Supplied information Block Start
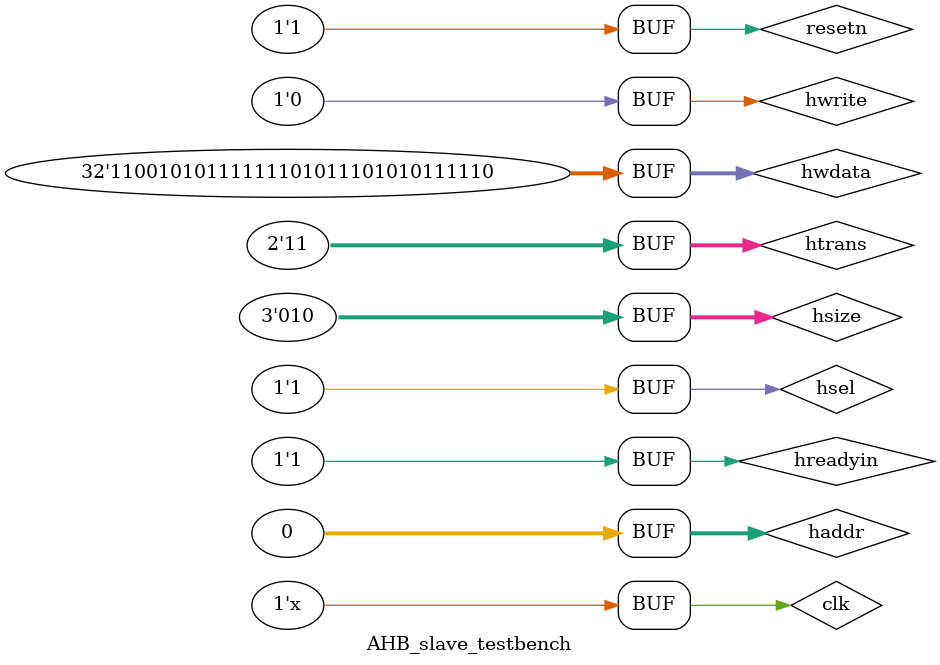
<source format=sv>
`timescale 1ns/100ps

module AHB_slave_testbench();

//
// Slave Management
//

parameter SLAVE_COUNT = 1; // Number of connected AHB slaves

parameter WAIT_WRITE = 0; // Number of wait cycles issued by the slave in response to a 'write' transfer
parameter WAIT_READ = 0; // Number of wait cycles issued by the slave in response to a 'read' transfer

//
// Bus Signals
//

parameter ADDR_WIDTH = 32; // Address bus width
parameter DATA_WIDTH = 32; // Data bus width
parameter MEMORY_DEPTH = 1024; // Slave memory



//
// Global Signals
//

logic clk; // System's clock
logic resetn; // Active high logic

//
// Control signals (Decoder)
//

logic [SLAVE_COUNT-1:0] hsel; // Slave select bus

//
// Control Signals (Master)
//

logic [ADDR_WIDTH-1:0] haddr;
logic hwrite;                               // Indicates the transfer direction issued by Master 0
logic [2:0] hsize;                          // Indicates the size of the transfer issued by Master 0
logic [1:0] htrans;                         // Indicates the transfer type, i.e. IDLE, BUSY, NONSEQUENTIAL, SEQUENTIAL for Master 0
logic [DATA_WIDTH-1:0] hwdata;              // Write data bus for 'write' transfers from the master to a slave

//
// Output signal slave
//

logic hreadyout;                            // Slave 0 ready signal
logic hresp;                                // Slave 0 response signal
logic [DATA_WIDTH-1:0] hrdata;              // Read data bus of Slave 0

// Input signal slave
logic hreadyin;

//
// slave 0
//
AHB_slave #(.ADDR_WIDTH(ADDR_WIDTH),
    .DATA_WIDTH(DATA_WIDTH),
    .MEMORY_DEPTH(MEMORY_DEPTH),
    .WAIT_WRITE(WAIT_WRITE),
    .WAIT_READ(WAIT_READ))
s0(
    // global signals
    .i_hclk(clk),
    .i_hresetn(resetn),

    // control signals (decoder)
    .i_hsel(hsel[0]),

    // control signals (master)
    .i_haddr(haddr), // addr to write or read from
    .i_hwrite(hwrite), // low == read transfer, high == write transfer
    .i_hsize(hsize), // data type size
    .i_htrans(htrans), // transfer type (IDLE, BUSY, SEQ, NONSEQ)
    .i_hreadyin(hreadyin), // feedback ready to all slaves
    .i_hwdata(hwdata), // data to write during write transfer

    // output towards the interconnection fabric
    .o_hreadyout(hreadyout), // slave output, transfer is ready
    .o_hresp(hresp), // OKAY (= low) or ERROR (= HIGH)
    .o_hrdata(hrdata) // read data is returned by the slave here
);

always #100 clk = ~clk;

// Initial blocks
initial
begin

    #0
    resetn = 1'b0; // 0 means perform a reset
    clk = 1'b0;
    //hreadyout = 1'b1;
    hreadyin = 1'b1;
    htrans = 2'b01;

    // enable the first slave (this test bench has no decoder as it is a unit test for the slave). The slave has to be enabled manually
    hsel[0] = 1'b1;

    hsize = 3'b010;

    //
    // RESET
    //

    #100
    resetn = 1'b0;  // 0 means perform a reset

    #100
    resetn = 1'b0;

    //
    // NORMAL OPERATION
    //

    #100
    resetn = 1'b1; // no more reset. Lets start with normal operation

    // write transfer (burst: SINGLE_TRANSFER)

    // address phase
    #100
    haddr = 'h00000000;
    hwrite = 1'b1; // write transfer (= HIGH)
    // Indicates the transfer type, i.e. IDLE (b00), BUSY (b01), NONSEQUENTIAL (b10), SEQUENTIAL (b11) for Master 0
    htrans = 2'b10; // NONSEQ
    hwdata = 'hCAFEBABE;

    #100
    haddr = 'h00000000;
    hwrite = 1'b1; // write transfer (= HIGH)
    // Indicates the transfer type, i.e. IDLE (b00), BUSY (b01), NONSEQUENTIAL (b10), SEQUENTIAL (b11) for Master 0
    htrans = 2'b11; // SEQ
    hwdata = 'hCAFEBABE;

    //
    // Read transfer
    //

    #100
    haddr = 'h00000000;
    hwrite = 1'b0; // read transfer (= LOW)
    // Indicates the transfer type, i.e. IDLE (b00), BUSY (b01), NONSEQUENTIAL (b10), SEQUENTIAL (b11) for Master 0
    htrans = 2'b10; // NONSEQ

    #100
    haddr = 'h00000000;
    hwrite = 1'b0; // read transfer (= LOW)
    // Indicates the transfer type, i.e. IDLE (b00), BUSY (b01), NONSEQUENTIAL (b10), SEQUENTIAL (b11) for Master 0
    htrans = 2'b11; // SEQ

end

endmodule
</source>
Supplied information Block End
Supplied information Block Start
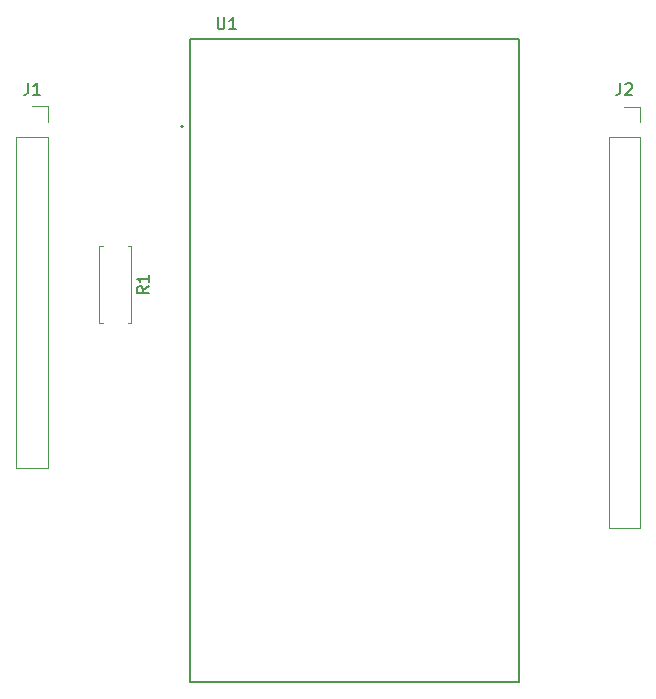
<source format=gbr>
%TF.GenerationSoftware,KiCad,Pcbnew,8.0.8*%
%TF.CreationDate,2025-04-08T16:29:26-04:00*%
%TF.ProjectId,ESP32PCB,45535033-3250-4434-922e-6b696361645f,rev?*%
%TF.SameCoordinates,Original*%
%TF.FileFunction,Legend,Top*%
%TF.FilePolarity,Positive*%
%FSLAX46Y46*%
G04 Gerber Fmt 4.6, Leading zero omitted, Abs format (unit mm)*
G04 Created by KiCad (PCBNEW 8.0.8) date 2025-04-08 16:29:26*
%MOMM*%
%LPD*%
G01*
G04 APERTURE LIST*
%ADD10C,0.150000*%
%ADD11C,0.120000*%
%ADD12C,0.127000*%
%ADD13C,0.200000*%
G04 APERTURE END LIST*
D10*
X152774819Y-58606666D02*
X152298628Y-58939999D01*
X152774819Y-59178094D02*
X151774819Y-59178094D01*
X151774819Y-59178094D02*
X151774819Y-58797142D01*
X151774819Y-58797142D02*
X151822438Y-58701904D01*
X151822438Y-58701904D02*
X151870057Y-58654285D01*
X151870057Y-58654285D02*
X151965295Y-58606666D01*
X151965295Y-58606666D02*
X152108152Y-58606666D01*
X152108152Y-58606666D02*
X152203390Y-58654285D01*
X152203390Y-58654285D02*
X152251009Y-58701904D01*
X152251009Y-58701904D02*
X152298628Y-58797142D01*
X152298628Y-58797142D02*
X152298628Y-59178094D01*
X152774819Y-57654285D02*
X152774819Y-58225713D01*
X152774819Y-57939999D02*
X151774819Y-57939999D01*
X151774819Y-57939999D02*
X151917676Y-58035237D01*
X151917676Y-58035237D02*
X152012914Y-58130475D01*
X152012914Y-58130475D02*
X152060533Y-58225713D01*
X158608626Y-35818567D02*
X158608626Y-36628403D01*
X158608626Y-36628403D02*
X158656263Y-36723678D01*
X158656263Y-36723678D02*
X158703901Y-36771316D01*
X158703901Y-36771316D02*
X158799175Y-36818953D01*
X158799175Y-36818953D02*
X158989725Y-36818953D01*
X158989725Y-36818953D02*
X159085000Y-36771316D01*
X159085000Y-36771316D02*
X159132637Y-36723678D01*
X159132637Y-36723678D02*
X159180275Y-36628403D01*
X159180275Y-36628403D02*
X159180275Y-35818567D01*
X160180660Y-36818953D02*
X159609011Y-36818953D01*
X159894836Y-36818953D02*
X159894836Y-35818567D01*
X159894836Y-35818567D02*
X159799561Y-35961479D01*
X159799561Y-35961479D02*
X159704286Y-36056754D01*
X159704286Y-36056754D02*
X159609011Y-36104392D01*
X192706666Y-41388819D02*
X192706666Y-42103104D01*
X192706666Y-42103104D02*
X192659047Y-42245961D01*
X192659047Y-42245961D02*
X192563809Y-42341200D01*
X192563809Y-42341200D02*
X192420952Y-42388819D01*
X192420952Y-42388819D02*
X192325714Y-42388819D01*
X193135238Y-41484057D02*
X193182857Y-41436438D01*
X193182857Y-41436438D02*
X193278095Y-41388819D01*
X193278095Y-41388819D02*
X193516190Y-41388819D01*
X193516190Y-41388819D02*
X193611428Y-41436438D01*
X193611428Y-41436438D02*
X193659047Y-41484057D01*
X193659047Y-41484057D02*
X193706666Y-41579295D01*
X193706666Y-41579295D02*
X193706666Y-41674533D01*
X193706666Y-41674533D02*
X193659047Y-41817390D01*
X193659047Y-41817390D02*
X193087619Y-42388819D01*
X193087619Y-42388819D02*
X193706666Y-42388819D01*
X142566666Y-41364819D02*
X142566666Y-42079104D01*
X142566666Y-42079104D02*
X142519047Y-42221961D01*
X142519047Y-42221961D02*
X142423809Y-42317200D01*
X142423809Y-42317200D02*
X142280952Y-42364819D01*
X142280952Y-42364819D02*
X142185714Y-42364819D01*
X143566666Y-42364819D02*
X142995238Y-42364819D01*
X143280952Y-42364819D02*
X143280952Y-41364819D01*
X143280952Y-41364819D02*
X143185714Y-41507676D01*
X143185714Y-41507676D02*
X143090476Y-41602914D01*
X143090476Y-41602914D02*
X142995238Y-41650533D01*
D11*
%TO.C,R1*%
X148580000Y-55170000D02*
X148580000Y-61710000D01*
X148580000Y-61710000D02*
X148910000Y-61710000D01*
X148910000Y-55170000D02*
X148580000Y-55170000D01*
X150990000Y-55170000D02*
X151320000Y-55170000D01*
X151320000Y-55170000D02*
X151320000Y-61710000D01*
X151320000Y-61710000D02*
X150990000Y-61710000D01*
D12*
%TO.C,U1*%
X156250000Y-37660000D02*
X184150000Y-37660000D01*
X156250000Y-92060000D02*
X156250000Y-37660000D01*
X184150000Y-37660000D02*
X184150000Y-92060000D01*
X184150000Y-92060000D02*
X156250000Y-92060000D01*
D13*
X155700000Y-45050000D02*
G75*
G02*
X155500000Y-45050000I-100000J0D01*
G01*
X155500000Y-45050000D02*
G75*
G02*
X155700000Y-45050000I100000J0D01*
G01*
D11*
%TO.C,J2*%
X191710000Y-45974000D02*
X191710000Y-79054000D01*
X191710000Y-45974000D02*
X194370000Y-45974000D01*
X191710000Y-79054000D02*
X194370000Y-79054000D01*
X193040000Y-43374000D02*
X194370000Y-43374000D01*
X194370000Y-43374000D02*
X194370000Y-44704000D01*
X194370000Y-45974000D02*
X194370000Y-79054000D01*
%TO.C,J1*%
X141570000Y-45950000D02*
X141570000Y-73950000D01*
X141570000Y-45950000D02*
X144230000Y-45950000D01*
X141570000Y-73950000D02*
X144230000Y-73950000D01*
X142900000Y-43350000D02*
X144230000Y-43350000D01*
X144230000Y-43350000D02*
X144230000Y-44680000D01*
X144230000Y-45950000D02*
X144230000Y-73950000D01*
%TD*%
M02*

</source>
Supplied information Block End
- **Directive**: Only the lines above from the line with "X193516190Y-41388819D01*" to the line with "X194370000Y-43374000D01*", those two lines included, should be reproduced exactly.

- **Result**:
X193516190Y-41388819D01*
X193516190Y-41388819D02*
X193611428Y-41436438D01*
X193611428Y-41436438D02*
X193659047Y-41484057D01*
X193659047Y-41484057D02*
X193706666Y-41579295D01*
X193706666Y-41579295D02*
X193706666Y-41674533D01*
X193706666Y-41674533D02*
X193659047Y-41817390D01*
X193659047Y-41817390D02*
X193087619Y-42388819D01*
X193087619Y-42388819D02*
X193706666Y-42388819D01*
X142566666Y-41364819D02*
X142566666Y-42079104D01*
X142566666Y-42079104D02*
X142519047Y-42221961D01*
X142519047Y-42221961D02*
X142423809Y-42317200D01*
X142423809Y-42317200D02*
X142280952Y-42364819D01*
X142280952Y-42364819D02*
X142185714Y-42364819D01*
X143566666Y-42364819D02*
X142995238Y-42364819D01*
X143280952Y-42364819D02*
X143280952Y-41364819D01*
X143280952Y-41364819D02*
X143185714Y-41507676D01*
X143185714Y-41507676D02*
X143090476Y-41602914D01*
X143090476Y-41602914D02*
X142995238Y-41650533D01*
D11*
%TO.C,R1*%
X148580000Y-55170000D02*
X148580000Y-61710000D01*
X148580000Y-61710000D02*
X148910000Y-61710000D01*
X148910000Y-55170000D02*
X148580000Y-55170000D01*
X150990000Y-55170000D02*
X151320000Y-55170000D01*
X151320000Y-55170000D02*
X151320000Y-61710000D01*
X151320000Y-61710000D02*
X150990000Y-61710000D01*
D12*
%TO.C,U1*%
X156250000Y-37660000D02*
X184150000Y-37660000D01*
X156250000Y-92060000D02*
X156250000Y-37660000D01*
X184150000Y-37660000D02*
X184150000Y-92060000D01*
X184150000Y-92060000D02*
X156250000Y-92060000D01*
D13*
X155700000Y-45050000D02*
G75*
G02*
X155500000Y-45050000I-100000J0D01*
G01*
X155500000Y-45050000D02*
G75*
G02*
X155700000Y-45050000I100000J0D01*
G01*
D11*
%TO.C,J2*%
X191710000Y-45974000D02*
X191710000Y-79054000D01*
X191710000Y-45974000D02*
X194370000Y-45974000D01*
X191710000Y-79054000D02*
X194370000Y-79054000D01*
X193040000Y-43374000D02*
X194370000Y-43374000D01*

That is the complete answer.